▸ What the task requires
Reproduce the passage on future directions for avatar design word for word.

IV. Future Directions for Avatar Design

Higher Poly Avatars
Future directions for avatar design include creating higher poly avatars and adding textures for realism, possibly appealing to a business application, or for a one-on-one context. This was accomplished with some degree of success when Traveler was revived at Communities.com, 2000, with the addition of several new 800 poly avatars. Although more difficult to author, the more powerful CPU's accomodated these higher poly avatars with ease.

More Abstract Notions of Avatars
In our use of a 3D file format, we provide a very generalized way of representing the self that is not constrained to the anthropomorphic. In fact, an OnLive! Avatar can be an entirely abstract representation, whose autonomous eye blinks, and lip syncing behaviors, useful for communication, can instead be mapped to more abstract behaviors, for an entirely aesthetic effect.

▸ Extracted data
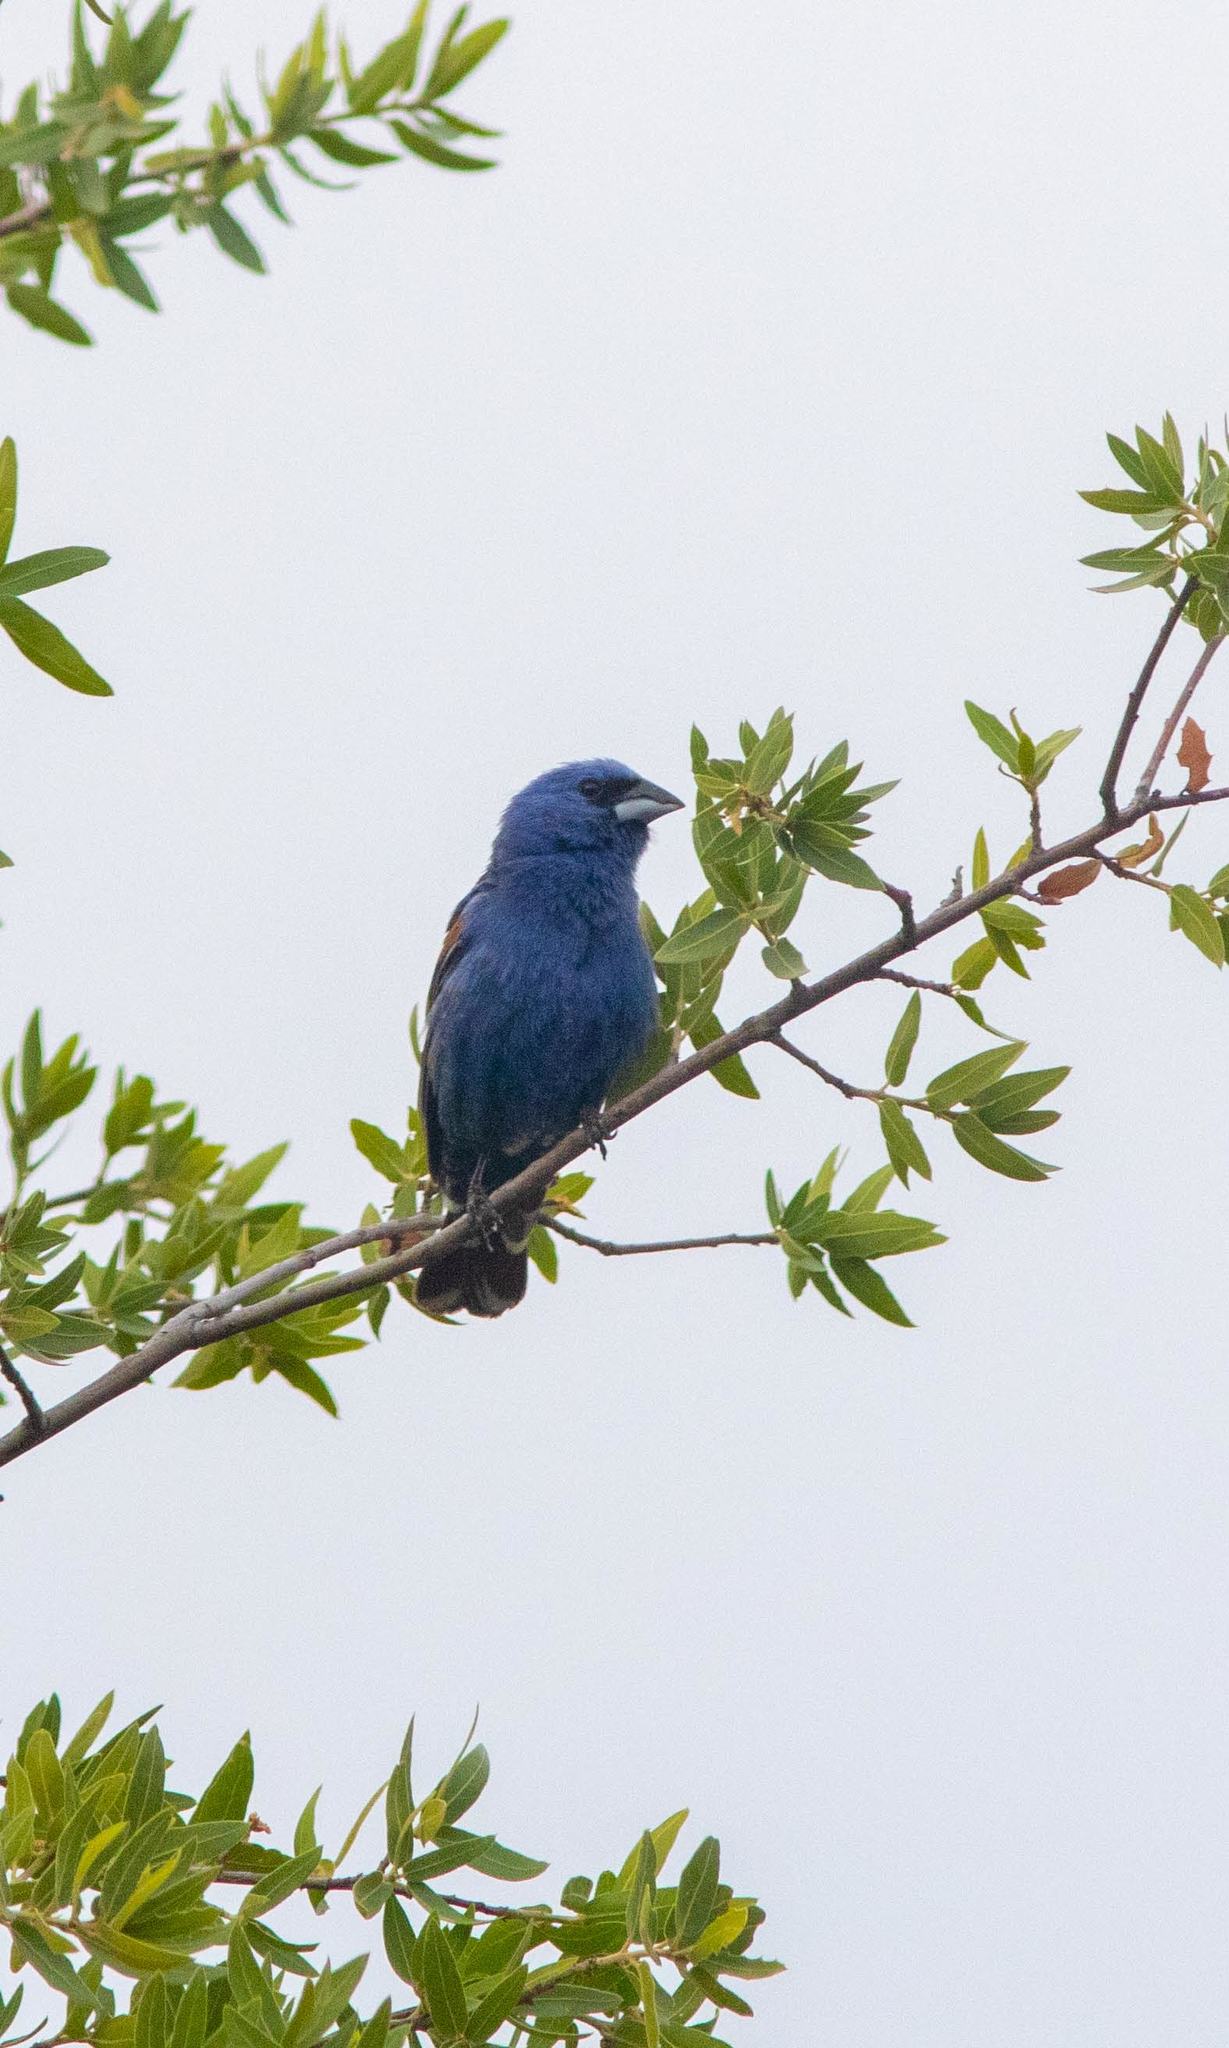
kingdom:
* * *
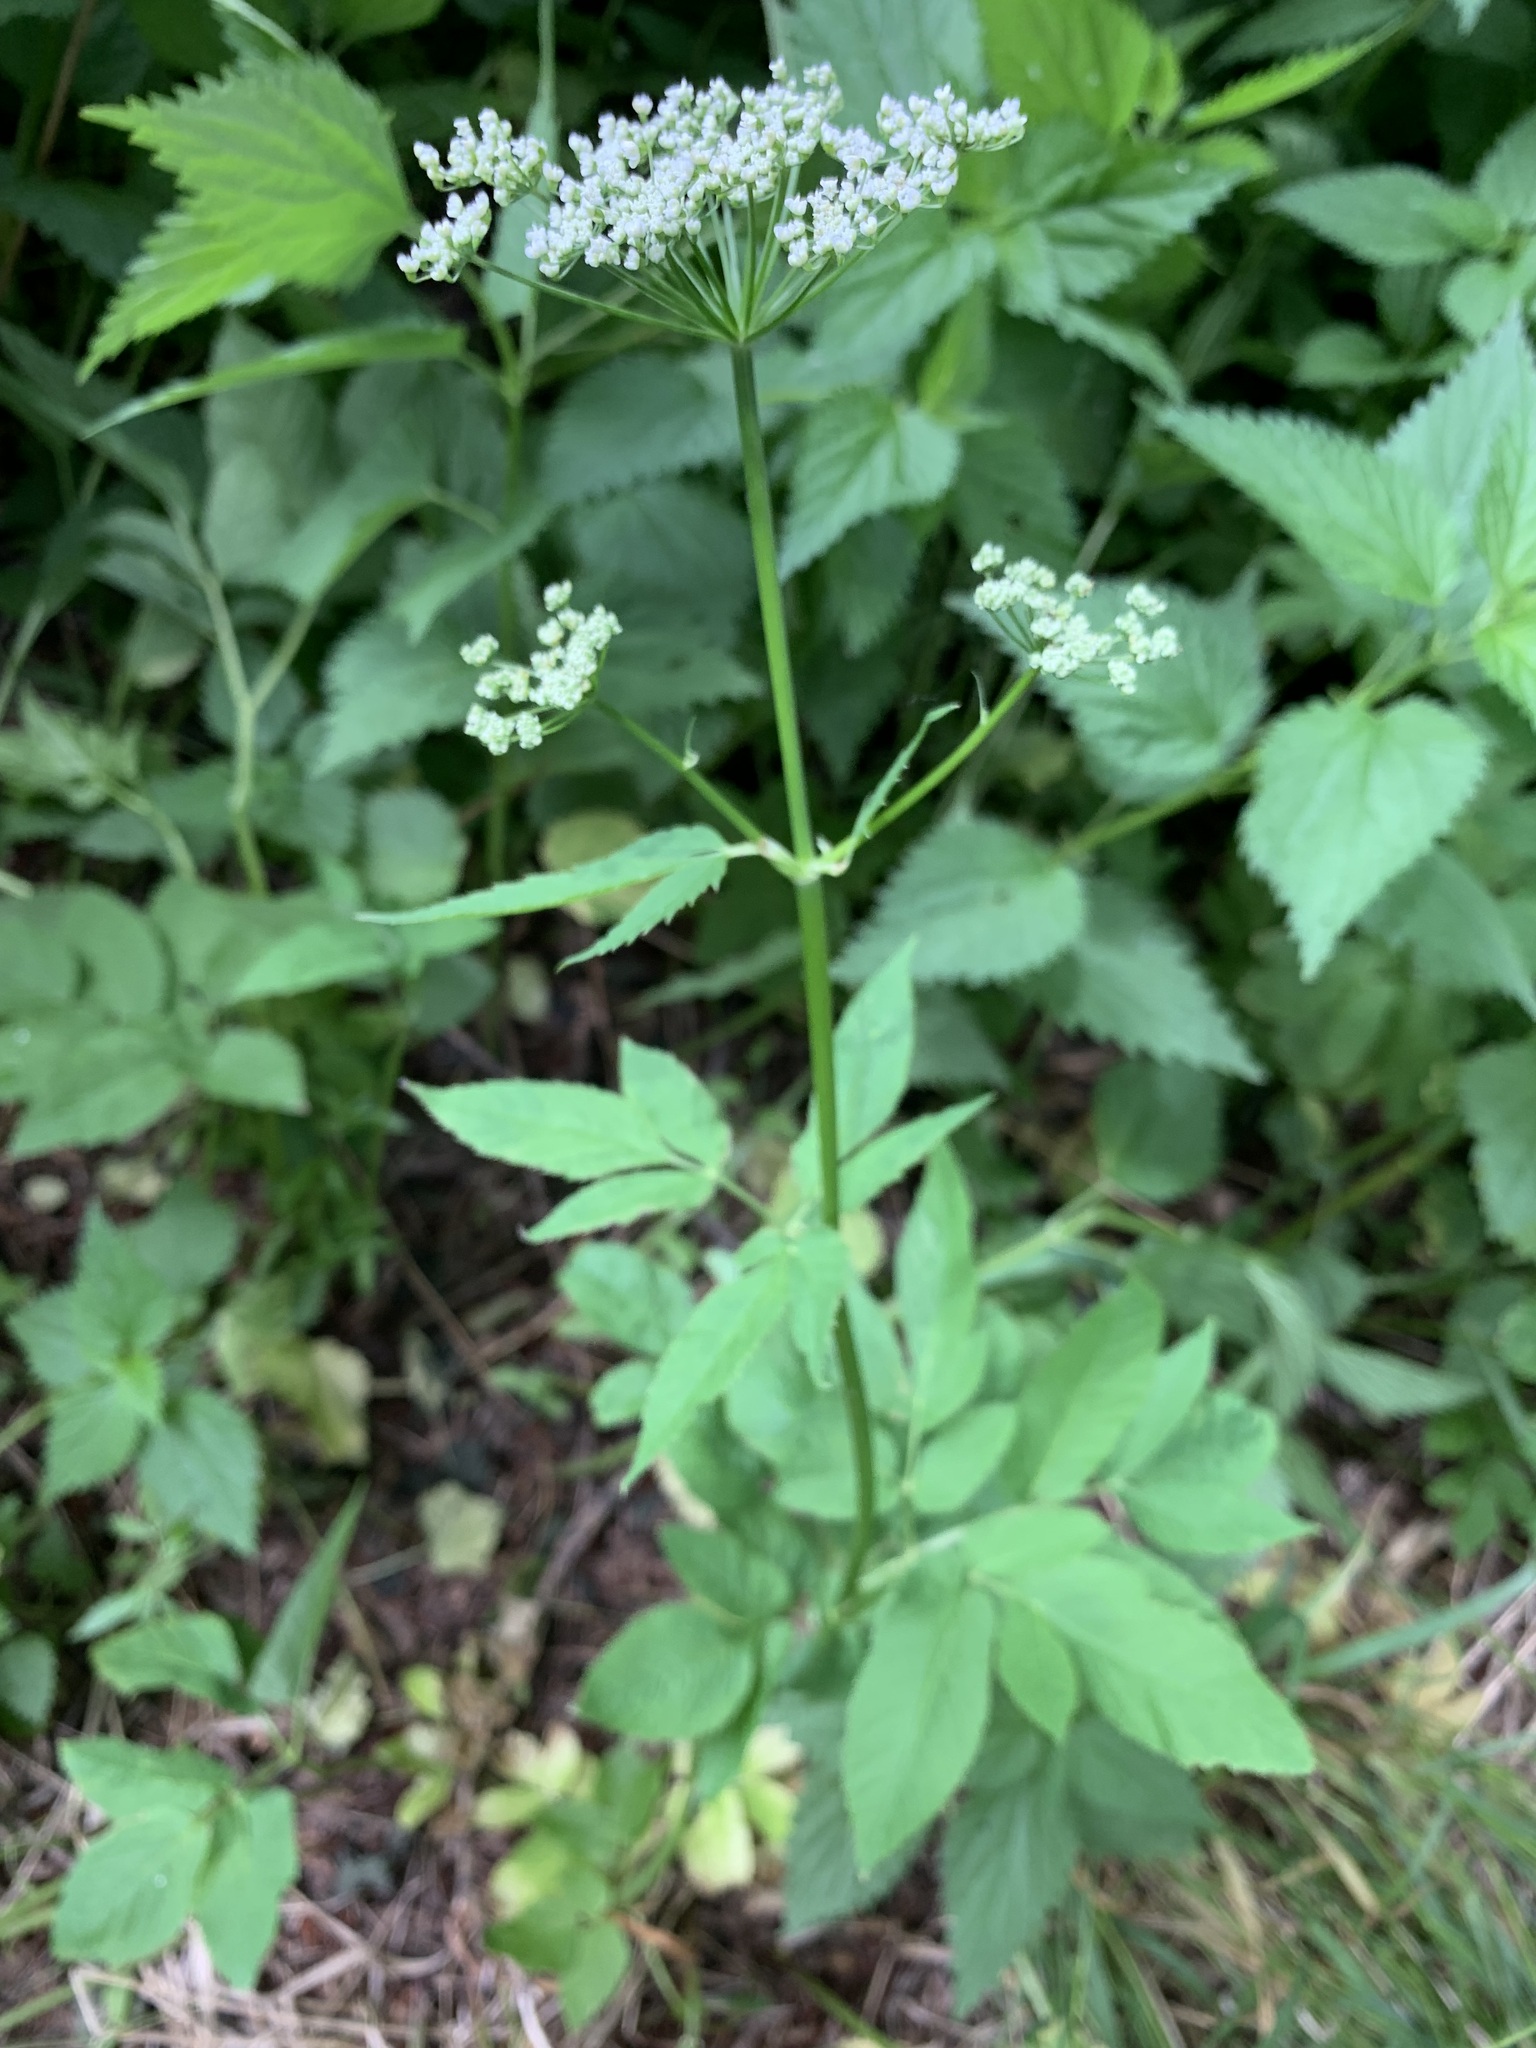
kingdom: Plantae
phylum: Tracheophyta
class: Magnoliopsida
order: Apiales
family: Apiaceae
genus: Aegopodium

▸ Solution to the exercise
IV. Future Directions for Avatar Design

Higher Poly Avatars
Future directions for avatar design include creating higher poly avatars and adding textures for realism, possibly appealing to a business application, or for a one-on-one context. This was accomplished with some degree of success when Traveler was revived at Communities.com, 2000, with the addition of several new 800 poly avatars. Although more difficult to author, the more powerful CPU's accomodated these higher poly avatars with ease.

More Abstract Notions of Avatars
In our use of a 3D file format, we provide a very generalized way of representing the self that is not constrained to the anthropomorphic. In fact, an OnLive! Avatar can be an entirely abstract representation, whose autonomous eye blinks, and lip syncing behaviors, useful for communication, can instead be mapped to more abstract behaviors, for an entirely aesthetic effect.